• **WORK REQUIRED**:
Give back the listing in full and exactly, leaving out the images.

• **SUPPLIED MATERIAL**:
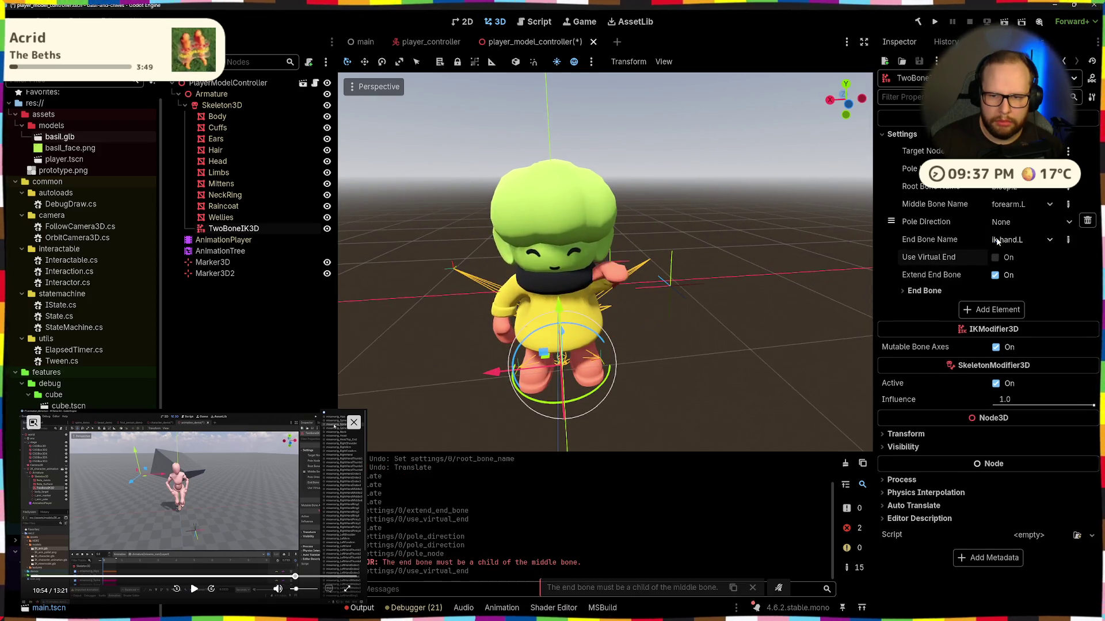
{"action": "mouse_move", "coordinate": [610, 276]}
{"action": "left_mouse_down"}
{"action": "mouse_move", "coordinate": [573, 303]}
{"action": "mouse_move", "coordinate": [639, 291]}
{"action": "left_mouse_up"}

• **RESPONSE**:
{"action": "mouse_move", "coordinate": [610, 276]}
{"action": "left_mouse_down"}
{"action": "mouse_move", "coordinate": [573, 303]}
{"action": "mouse_move", "coordinate": [639, 291]}
{"action": "left_mouse_up"}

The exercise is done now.